N2 is cheap and abundant. But it’s tough to use as a reactant because it is virtually inert, due largely to its very strong triple bond and nonpolarity, Cornell’s Paul J. Chirik notes. Instead, most nitrogen compounds are derived from ammonia produced via the Haber-Bosch process, which uses N2 as a feedstock and requires energy-intensive conditions of high temperature and pressure.
Chirik and Donald J. Knobloch avoided these problems by forming a complex between nitrogen and a hafnium reagent with an ansa-bis(cyclopentadienyl) ligand. Formation of the complex lengthens and weakens the N2 bond enough that it can be cleaved under mild conditions when carbon monoxide, another abundant feedstock, is added. At the same time, the reaction creates new nitrogen-carbon and carbon-carbon bonds.
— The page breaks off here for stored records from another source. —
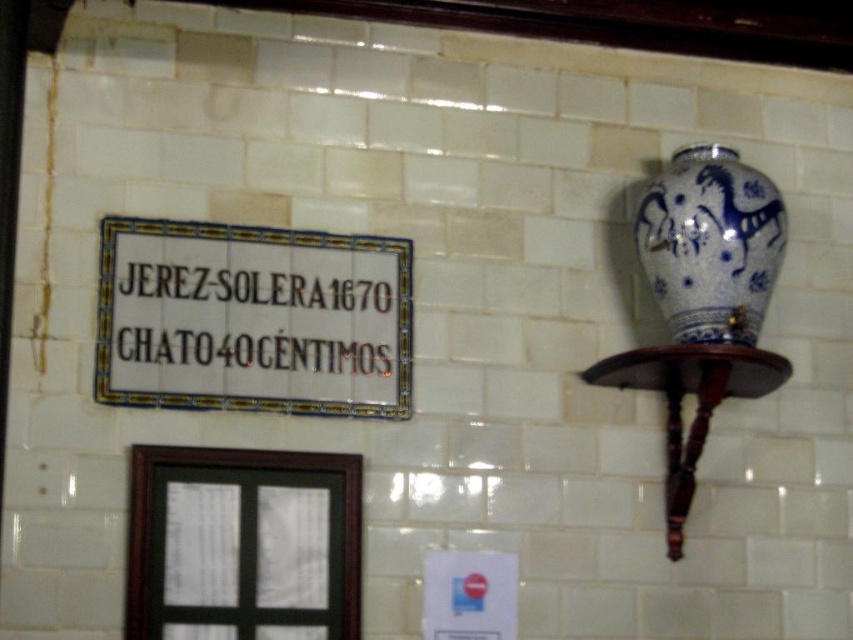
Locate an element on the screen. white ceramic sign at upper left is located at coordinates (252, 320).

Between white ceramic sign at upper left and blue and white ceramic vase at upper right, which one appears on the right side from the viewer's perspective?

From the viewer's perspective, blue and white ceramic vase at upper right appears more on the right side.

Locate an element on the screen. This screenshot has height=640, width=853. white ceramic sign at upper left is located at coordinates (252, 320).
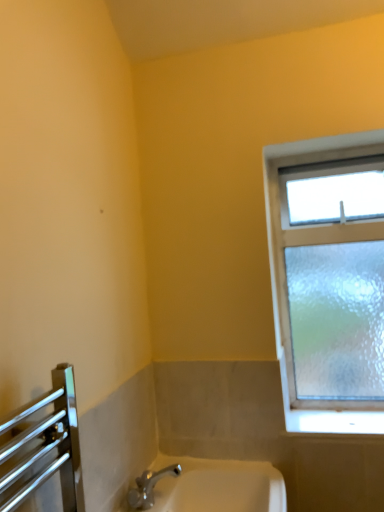
Image resolution: width=384 pixels, height=512 pixels. What are the coordinates of `frosted glass window at upper right` in the screenshot? It's located at (328, 280).

This screenshot has height=512, width=384. What do you see at coordinates (328, 280) in the screenshot?
I see `frosted glass window at upper right` at bounding box center [328, 280].

Measure the distance between white ceramic sink at lower center and camera.

white ceramic sink at lower center and camera are 1.16 meters apart from each other.

Where is `white ceramic sink at lower center`? Image resolution: width=384 pixels, height=512 pixels. white ceramic sink at lower center is located at coordinates (217, 486).

The height and width of the screenshot is (512, 384). Describe the element at coordinates (217, 486) in the screenshot. I see `white ceramic sink at lower center` at that location.

Find the location of a particular element. This screenshot has width=384, height=512. frosted glass window at upper right is located at coordinates (328, 280).

From the picture: Considering the relative positions of white ceramic sink at lower center and frosted glass window at upper right in the image provided, is white ceramic sink at lower center to the left or to the right of frosted glass window at upper right?

In the image, white ceramic sink at lower center appears on the left side of frosted glass window at upper right.

Relative to frosted glass window at upper right, is white ceramic sink at lower center in front or behind?

Visually, white ceramic sink at lower center is located in front of frosted glass window at upper right.

Is point (152, 465) closer to camera compared to point (355, 338)?

That is True.

From the image's perspective, is white ceramic sink at lower center beneath frosted glass window at upper right?

Correct, white ceramic sink at lower center appears lower than frosted glass window at upper right in the image.

From a real-world perspective, between white ceramic sink at lower center and frosted glass window at upper right, who is vertically lower?

white ceramic sink at lower center is physically lower.

Does white ceramic sink at lower center have a lesser width compared to frosted glass window at upper right?

In fact, white ceramic sink at lower center might be wider than frosted glass window at upper right.

Between white ceramic sink at lower center and frosted glass window at upper right, which one has more height?

frosted glass window at upper right.

Between white ceramic sink at lower center and frosted glass window at upper right, which one has smaller size?

white ceramic sink at lower center is smaller.

Would you say white ceramic sink at lower center is inside or outside frosted glass window at upper right?

white ceramic sink at lower center lies outside frosted glass window at upper right.

Are white ceramic sink at lower center and frosted glass window at upper right making contact?

white ceramic sink at lower center and frosted glass window at upper right are clearly separated.

Could you tell me if white ceramic sink at lower center is turned towards frosted glass window at upper right?

No.

How different are the orientations of white ceramic sink at lower center and frosted glass window at upper right in degrees?

The angle between the facing direction of white ceramic sink at lower center and the facing direction of frosted glass window at upper right is 90.3 degrees.

What are the coordinates of `sink below the frosted glass window at upper right (from the image's perspective)` in the screenshot? It's located at (217, 486).

Is frosted glass window at upper right to the right of white ceramic sink at lower center from the viewer's perspective?

Indeed, frosted glass window at upper right is positioned on the right side of white ceramic sink at lower center.

Which object is closer to the camera, frosted glass window at upper right or white ceramic sink at lower center?

white ceramic sink at lower center is more forward.

Consider the image. Which point is more distant from viewer, (x=333, y=263) or (x=208, y=483)?

Point (x=333, y=263)

From the image's perspective, is frosted glass window at upper right located beneath white ceramic sink at lower center?

No, from the image's perspective, frosted glass window at upper right is not beneath white ceramic sink at lower center.

From a real-world perspective, who is located lower, frosted glass window at upper right or white ceramic sink at lower center?

white ceramic sink at lower center, from a real-world perspective.

Between frosted glass window at upper right and white ceramic sink at lower center, which one has smaller width?

Thinner between the two is frosted glass window at upper right.

From their relative heights in the image, would you say frosted glass window at upper right is taller or shorter than white ceramic sink at lower center?

Clearly, frosted glass window at upper right is taller compared to white ceramic sink at lower center.

Who is bigger, frosted glass window at upper right or white ceramic sink at lower center?

frosted glass window at upper right.

Is frosted glass window at upper right spatially inside white ceramic sink at lower center, or outside of it?

frosted glass window at upper right exists outside the volume of white ceramic sink at lower center.

Is frosted glass window at upper right with white ceramic sink at lower center?

No, frosted glass window at upper right is not next to white ceramic sink at lower center.

Does frosted glass window at upper right turn towards white ceramic sink at lower center?

No, frosted glass window at upper right is not facing towards white ceramic sink at lower center.

How different are the orientations of frosted glass window at upper right and white ceramic sink at lower center in degrees?

The angular difference between frosted glass window at upper right and white ceramic sink at lower center is 90.3 degrees.

Locate an element on the screen. The height and width of the screenshot is (512, 384). window above the white ceramic sink at lower center (from a real-world perspective) is located at coordinates (328, 280).

Locate an element on the screen. sink below the frosted glass window at upper right (from a real-world perspective) is located at coordinates (217, 486).

Identify the location of window located behind the white ceramic sink at lower center. (328, 280).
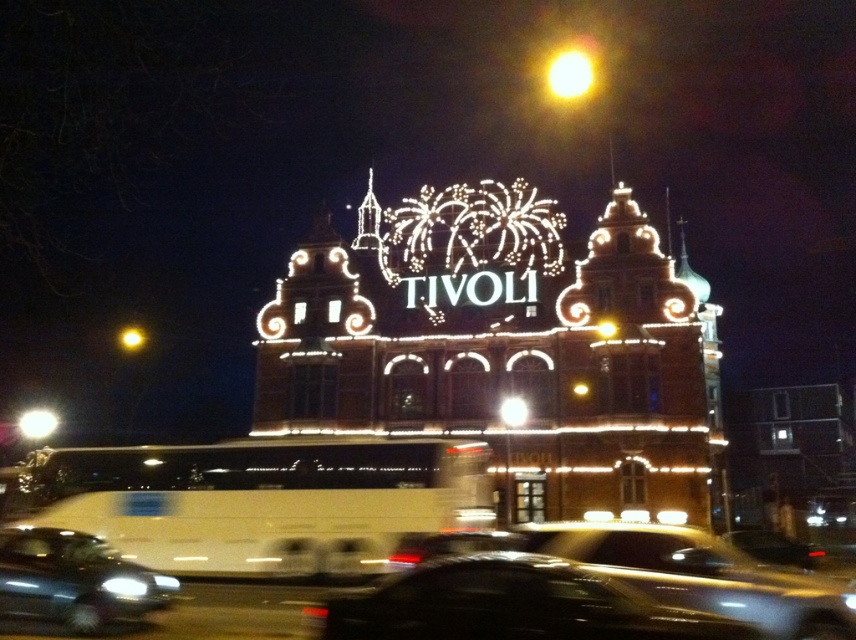
Based on the photo, you are a photographer who just took a picture of TIVOLI building at night. You want to know the location of the shiny black sedan at lower left in the image. Where exactly is it located in the image?

The shiny black sedan at lower left is located at point (74,580) in the image.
Subsequently adding an acid produces the fertilizer oxamide, “which demonstrates that an important agrochemical can be synthesized directly from N2 and CO,” the researchers write (Nat. Chem., DOI: 10.1038.nchem.477).
“This work represents a whole new kind of reactivity for coordinated dinitrogen,” comments University of British Columbia chemist Michael D. Fryzuk, who also studies coordination complexes for activating N2. “Not only are N–C bonds being formed, but the cleavage of the N–N bond by addition of carbon monoxide is really exciting. Anytime someone finds a new chemical transformation for dinitrogen, we get closer to solving one of chemistry’s long-standing grand challenges, that of utilization of N2 as a feedstock for producing organonitrogen compounds.” In addition to fertilizers, such compounds are used in products ranging from pharmaceuticals to nylon.
Chirik previously used a similar hafnium reagent to react N2 with CO2 to form a substituted hydrazine (C&EN, Jan. 15, 2007, page 45) and a zirconium complex to cleave and hydrogenate N2 to form ammonia.
Chirik is now evaluating alternative metal and ligand combinations to determine whether the latest reaction can be extended to the synthesis of more elaborate organic molecules.